# Extracted information
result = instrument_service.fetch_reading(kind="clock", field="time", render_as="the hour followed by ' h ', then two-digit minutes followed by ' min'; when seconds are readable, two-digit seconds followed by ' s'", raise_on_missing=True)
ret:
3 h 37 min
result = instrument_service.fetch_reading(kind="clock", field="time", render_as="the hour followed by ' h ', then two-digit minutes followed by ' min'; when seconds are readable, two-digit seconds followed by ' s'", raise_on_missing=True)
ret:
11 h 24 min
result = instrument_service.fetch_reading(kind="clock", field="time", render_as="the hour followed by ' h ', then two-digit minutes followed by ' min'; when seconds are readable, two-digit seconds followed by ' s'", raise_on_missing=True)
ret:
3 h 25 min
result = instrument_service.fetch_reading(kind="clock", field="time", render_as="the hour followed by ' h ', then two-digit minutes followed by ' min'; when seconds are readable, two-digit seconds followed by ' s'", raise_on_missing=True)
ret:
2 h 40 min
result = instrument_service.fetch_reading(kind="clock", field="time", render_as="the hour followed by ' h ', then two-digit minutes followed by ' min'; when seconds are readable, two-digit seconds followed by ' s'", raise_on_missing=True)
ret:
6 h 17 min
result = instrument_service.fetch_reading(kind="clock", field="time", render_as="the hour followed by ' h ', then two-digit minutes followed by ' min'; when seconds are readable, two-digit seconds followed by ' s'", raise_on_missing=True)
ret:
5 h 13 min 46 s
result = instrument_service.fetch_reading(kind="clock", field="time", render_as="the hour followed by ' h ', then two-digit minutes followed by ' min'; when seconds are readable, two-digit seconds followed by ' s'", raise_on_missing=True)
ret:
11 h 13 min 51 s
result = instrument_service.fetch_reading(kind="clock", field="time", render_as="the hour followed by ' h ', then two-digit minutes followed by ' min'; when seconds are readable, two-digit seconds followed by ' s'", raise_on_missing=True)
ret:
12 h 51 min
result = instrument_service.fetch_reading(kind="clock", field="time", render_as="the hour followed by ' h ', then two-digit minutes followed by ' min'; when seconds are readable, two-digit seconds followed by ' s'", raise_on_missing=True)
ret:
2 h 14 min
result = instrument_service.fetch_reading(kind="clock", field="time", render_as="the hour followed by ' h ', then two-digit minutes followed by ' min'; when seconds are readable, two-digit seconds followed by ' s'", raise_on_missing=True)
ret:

# Task brief
Lay out every one of the rows above as a numbered list, leaving out any blank lines.

# Exercise result
1. result = instrument_service.fetch_reading(kind="clock", field="time", render_as="the hour followed by ' h ', then two-digit minutes followed by ' min'; when seconds are readable, two-digit seconds followed by ' s'", raise_on_missing=True)
2. ret:
3. 3 h 37 min
4. result = instrument_service.fetch_reading(kind="clock", field="time", render_as="the hour followed by ' h ', then two-digit minutes followed by ' min'; when seconds are readable, two-digit seconds followed by ' s'", raise_on_missing=True)
5. ret:
6. 11 h 24 min
7. result = instrument_service.fetch_reading(kind="clock", field="time", render_as="the hour followed by ' h ', then two-digit minutes followed by ' min'; when seconds are readable, two-digit seconds followed by ' s'", raise_on_missing=True)
8. ret:
9. 3 h 25 min
10. result = instrument_service.fetch_reading(kind="clock", field="time", render_as="the hour followed by ' h ', then two-digit minutes followed by ' min'; when seconds are readable, two-digit seconds followed by ' s'", raise_on_missing=True)
11. ret:
12. 2 h 40 min
13. result = instrument_service.fetch_reading(kind="clock", field="time", render_as="the hour followed by ' h ', then two-digit minutes followed by ' min'; when seconds are readable, two-digit seconds followed by ' s'", raise_on_missing=True)
14. ret:
15. 6 h 17 min
16. result = instrument_service.fetch_reading(kind="clock", field="time", render_as="the hour followed by ' h ', then two-digit minutes followed by ' min'; when seconds are readable, two-digit seconds followed by ' s'", raise_on_missing=True)
17. ret:
18. 5 h 13 min 46 s
19. result = instrument_service.fetch_reading(kind="clock", field="time", render_as="the hour followed by ' h ', then two-digit minutes followed by ' min'; when seconds are readable, two-digit seconds followed by ' s'", raise_on_missing=True)
20. ret:
21. 11 h 13 min 51 s
22. result = instrument_service.fetch_reading(kind="clock", field="time", render_as="the hour followed by ' h ', then two-digit minutes followed by ' min'; when seconds are readable, two-digit seconds followed by ' s'", raise_on_missing=True)
23. ret:
24. 12 h 51 min
25. result = instrument_service.fetch_reading(kind="clock", field="time", render_as="the hour followed by ' h ', then two-digit minutes followed by ' min'; when seconds are readable, two-digit seconds followed by ' s'", raise_on_missing=True)
26. ret:
27. 2 h 14 min
28. result = instrument_service.fetch_reading(kind="clock", field="time", render_as="the hour followed by ' h ', then two-digit minutes followed by ' min'; when seconds are readable, two-digit seconds followed by ' s'", raise_on_missing=True)
29. ret:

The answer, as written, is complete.